William Safire, discusses narratives, in his article concerning the 2004 presidential election.
A Softer World a photo/comic, is narrative in the most basic sense.
Novels, plays, short stories are narrative. Mostly. But I have doubts about Rolling the R's, by R. Zamora Linmark, and Debie: An Epic, by Lisa Robertson may or may not be. And while we're at it question this too. But I wouldn't want you to run too far down this path, because there's limited utility in running in that direction.
I sat down with myself and forced out a definition (really an operationalization, if you must) of Queer, which I think is much harder to pin down. Narratives are a method of using language.
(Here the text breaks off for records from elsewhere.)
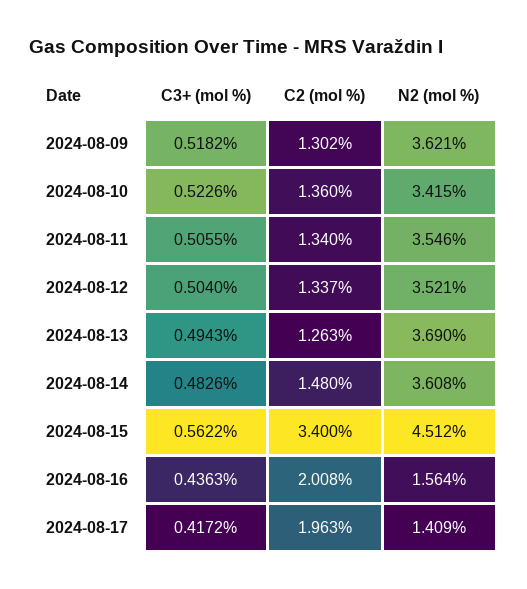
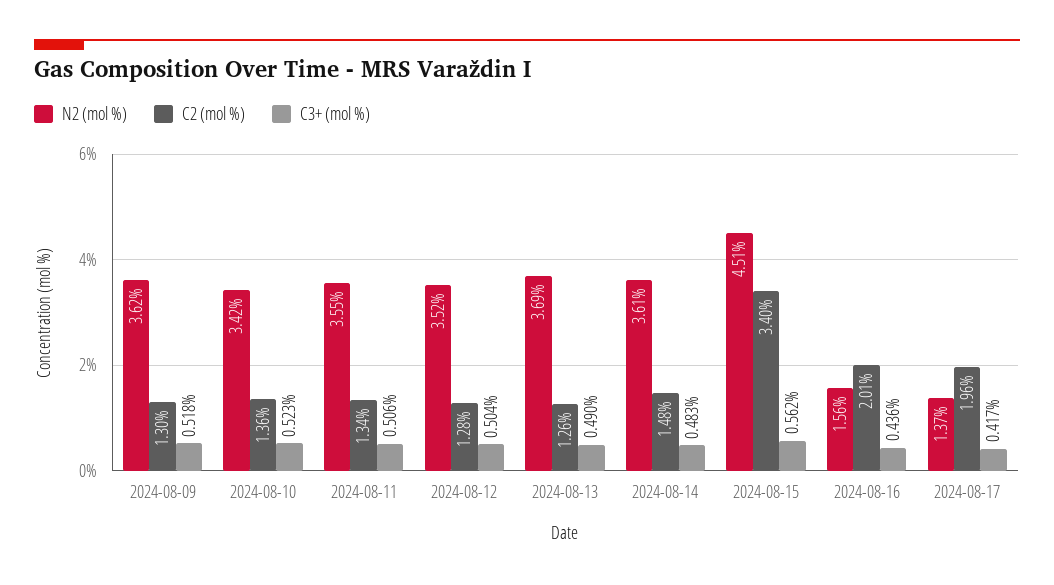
  {
    "C3+ (mol %)": {
      "2024-08-09": 0.5182,
      "2024-08-10": 0.5226,
      "2024-08-11": 0.5055,
      "2024-08-12": 0.504,
-     "2024-08-13": 0.4943,
+     "2024-08-13": 0.49,
      "2024-08-14": 0.4826,
      "2024-08-15": 0.5622,
      "2024-08-16": 0.4363,
      "2024-08-17": 0.4172
    },
    "C2 (mol %)": {
      "2024-08-09": 1.302,
      "2024-08-10": 1.36,
      "2024-08-11": 1.34,
-     "2024-08-12": 1.337,
+     "2024-08-12": 1.28,
      "2024-08-13": 1.263,
      "2024-08-14": 1.48,
      "2024-08-15": 3.4,
      "2024-08-16": 2.008,
      "2024-08-17": 1.963
    },
    "N2 (mol %)": {
      "2024-08-09": 3.621,
      "2024-08-10": 3.415,
      "2024-08-11": 3.546,
      "2024-08-12": 3.521,
      "2024-08-13": 3.69,
      "2024-08-14": 3.608,
      "2024-08-15": 4.512,
      "2024-08-16": 1.564,
-     "2024-08-17": 1.409
+     "2024-08-17": 1.37
    }
  }

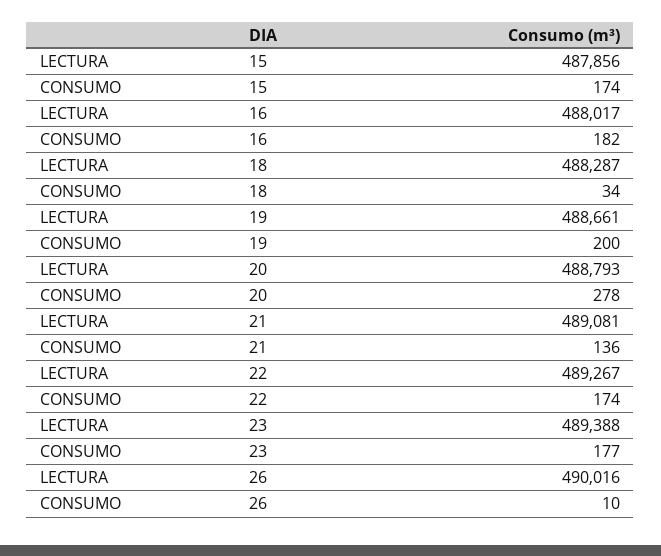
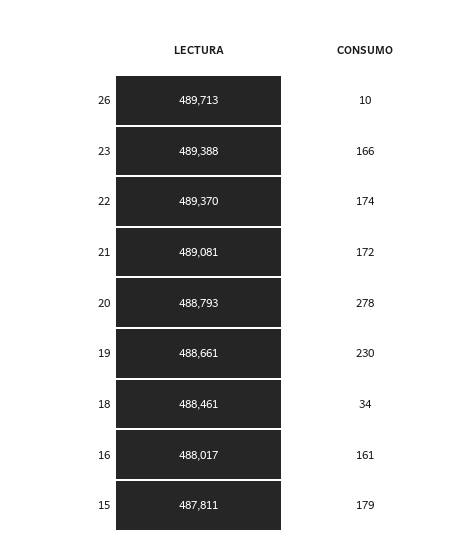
  {
    "LECTURA": {
-     "15": 487856,
+     "15": 487811,
      "16": 488017,
-     "18": 488287,
+     "18": 488461,
      "19": 488661,
      "20": 488793,
      "21": 489081,
-     "22": 489267,
+     "22": 489370,
      "23": 489388,
-     "26": 490016
+     "26": 489713
    },
    "CONSUMO": {
-     "15": 174,
+     "15": 179,
-     "16": 182,
+     "16": 161,
      "18": 34,
-     "19": 200,
+     "19": 230,
      "20": 278,
-     "21": 136,
+     "21": 172,
      "22": 174,
-     "23": 177,
+     "23": 166,
      "26": 10
    }
  }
Statements which convey a progression of time, and I'd argue depend on some sort of profound change, either in it's content (the subjects and objects at play) or on the creator, conveyer, or audience.
Having said that, the key issue here I suppose is not, "what is narrative?" but "why study narrative?"
You'd think that would be easier to answer, and that I'd be able to weave a little story about how I was drawn to this, and why I'm putting so much energy into this wacky interdisciplinary endeavor which frankly runs counter to most of the trends in the social sciences (or psychology, which is what my major is in).
I'm interested in narratives because it seems to be a (marginally) viable way of doing social science research that doesn't completely dehumanize the subject, without sacrificing all but the most superficial claims to validity (a la case studies, which are great tools for imparting knowledge, but rather lousy at producing it.) Because studying narratives, gives worth and meaning to a multitude of different voices and that seems like a useful way to use one's energy.
That's not complete, but I hope it's a good start.